The Holy Family—so easy to marvel at and honor, so difficult to think of imitating. On the face of it, the family life of Jesus, Mary, ad Joseph seems too utterly unique to take as a odel for our flawed efforts at being parents and children. The virginal conception and divinity of the Child are enough to render the holy family apparently inimitable. And who anong us an hope for guidance in major decisions by way of angelic messages in dreams? And yet, I submit, this Sunday’s Scriptures do offer ways for us to relate the life of Jesus, Mary, and Joseph to our own.
When we think of Mary, Joseph, and the child Jesus in splendid, nuclear isolation, we forget two things. First, no family in first-century Palestine lived disconnected from their network of relatives. Second, and more important, their family life was lived as part of the larger family life of Israel’s covenant life with God.
The passage from Sirach demonstrates the way Israelite family life was considered an expression of covenant life. Each statement Sirach makes about living the parent-child relationships refers to what those relationships mean about one’s relationship with God. Indeed those relationships are described in liturgical terms.
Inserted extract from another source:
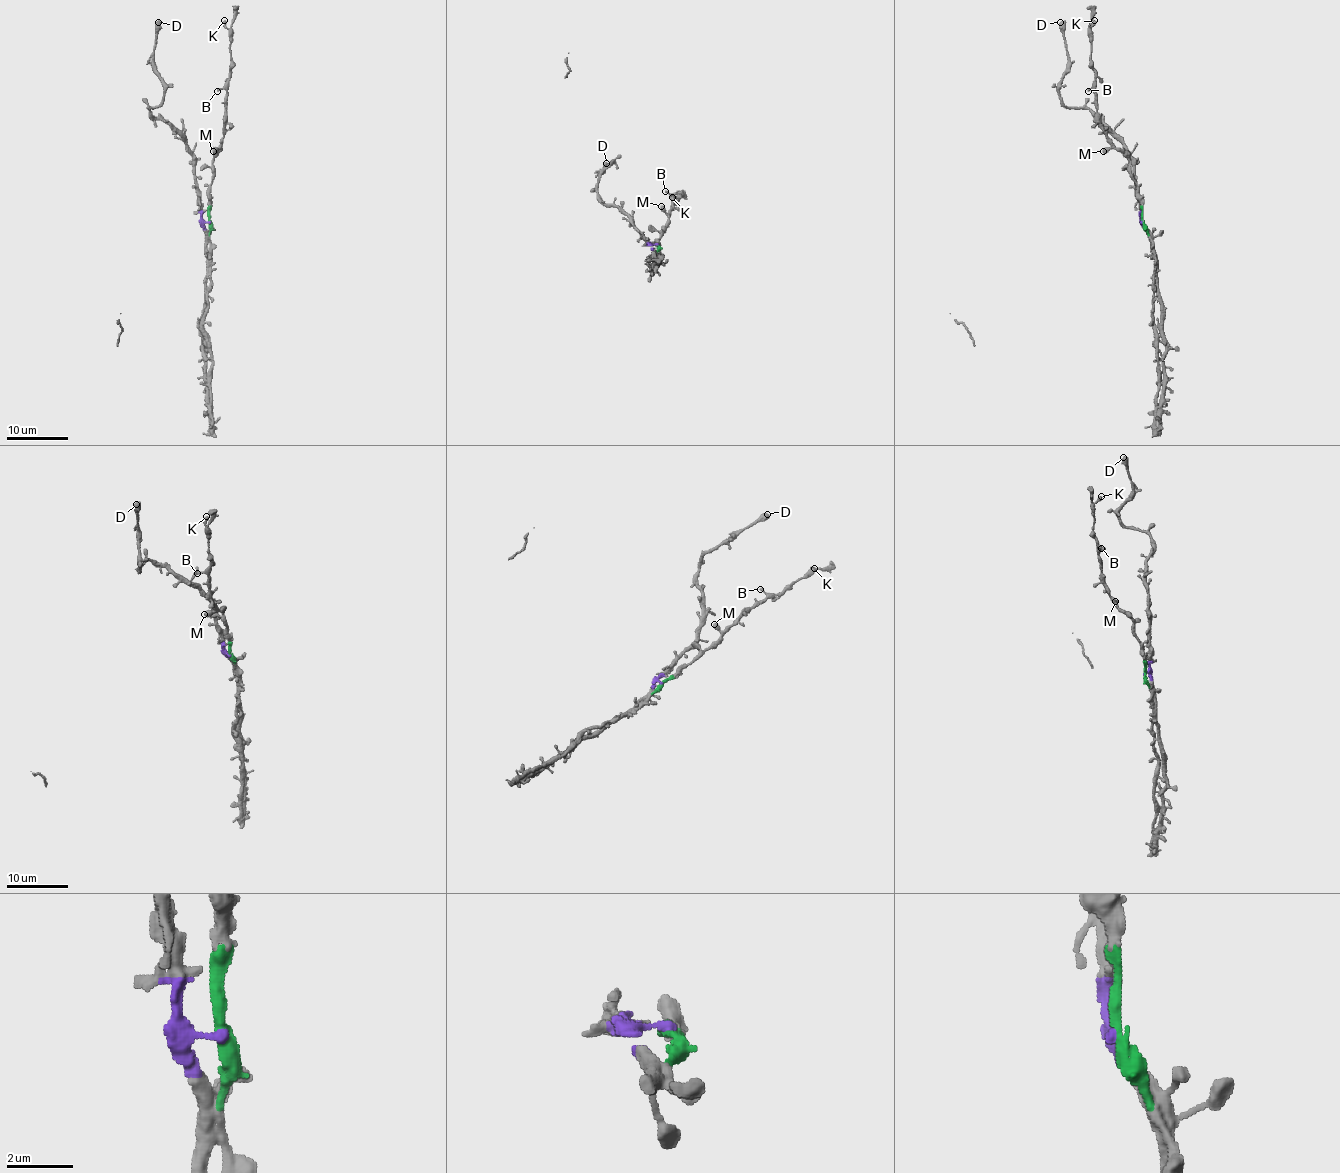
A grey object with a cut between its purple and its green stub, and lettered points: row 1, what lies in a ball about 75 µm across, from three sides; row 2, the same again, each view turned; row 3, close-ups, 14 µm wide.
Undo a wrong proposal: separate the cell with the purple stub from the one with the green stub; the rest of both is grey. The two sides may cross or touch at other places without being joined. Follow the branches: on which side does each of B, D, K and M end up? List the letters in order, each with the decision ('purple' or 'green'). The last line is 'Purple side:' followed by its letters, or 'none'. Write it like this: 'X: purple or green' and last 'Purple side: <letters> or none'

For example, “He who honors his father is gladdened by children, and when he prays he is heard” Or again, “He obeys the Lord who brings comfort to his mother.”
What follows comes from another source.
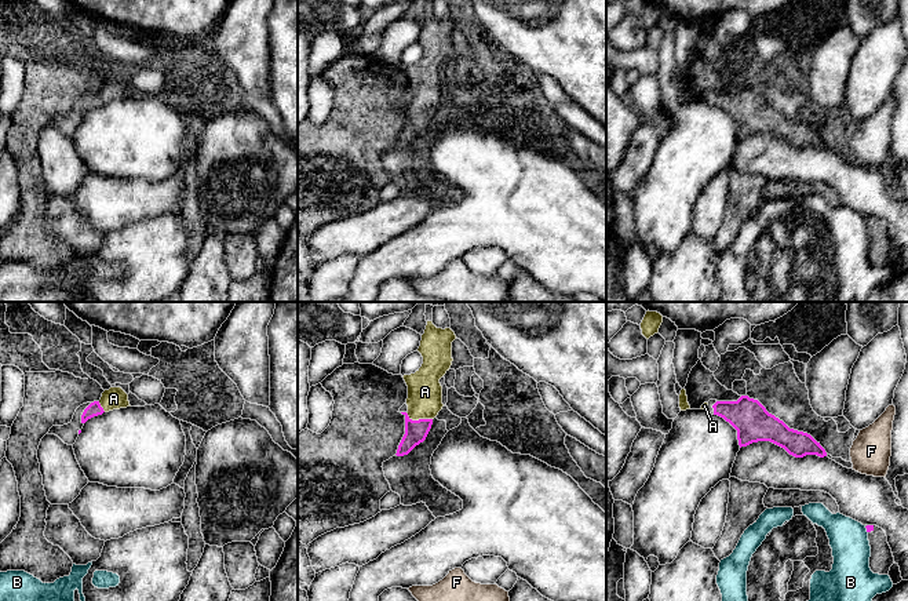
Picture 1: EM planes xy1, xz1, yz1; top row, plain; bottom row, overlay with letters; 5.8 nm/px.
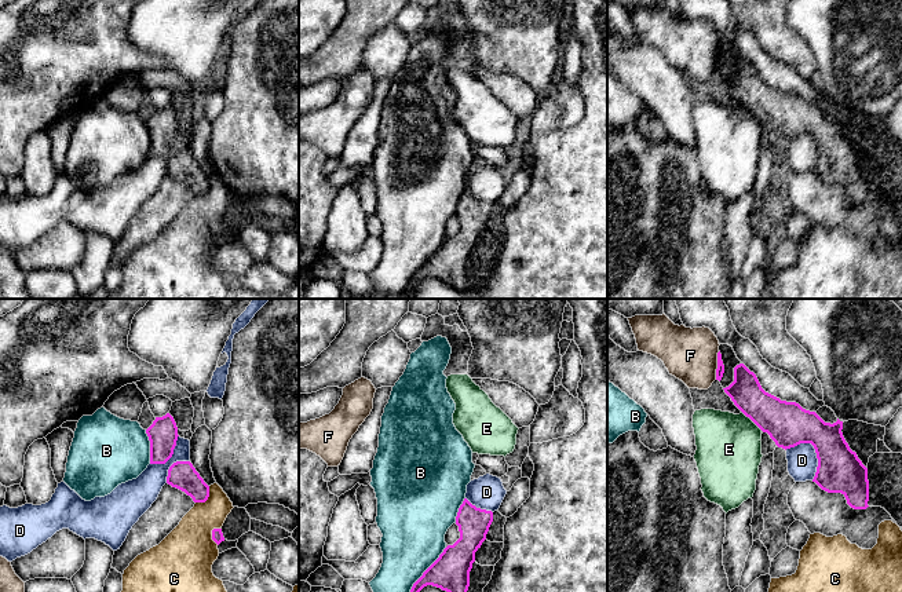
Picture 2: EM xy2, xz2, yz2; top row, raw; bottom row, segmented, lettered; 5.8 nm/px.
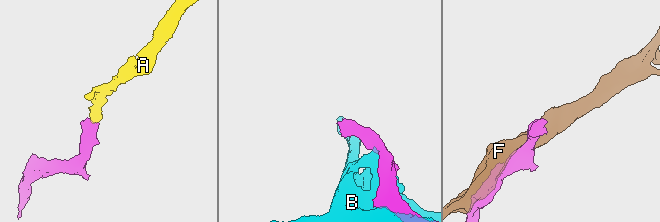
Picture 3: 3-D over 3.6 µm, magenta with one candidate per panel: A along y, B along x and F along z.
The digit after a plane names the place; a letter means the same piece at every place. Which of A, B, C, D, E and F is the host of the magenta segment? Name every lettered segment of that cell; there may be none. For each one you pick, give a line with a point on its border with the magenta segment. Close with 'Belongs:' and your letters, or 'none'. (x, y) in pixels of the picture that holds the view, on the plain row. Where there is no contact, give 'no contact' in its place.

When Paul speaks of right relationships in Christian community and family life, he draws upon that same sense that these human relationships derive from that larger covenant relationship. “As the Lord has forgiven you, so must you also do” “And let the peace of Christ control your hearts, the peace into which you were also called in our body.” That peace is the shalom of the covenant life lived faithfully and fully. It takes the whole covenant community to be a family. As we honor the Holy Family today, we can take their unique experience as a reminder of the covenant life with God in which all of our families can find encouragement. Just as Mary, Joseph and Jesus were not a family on their own, neither are we.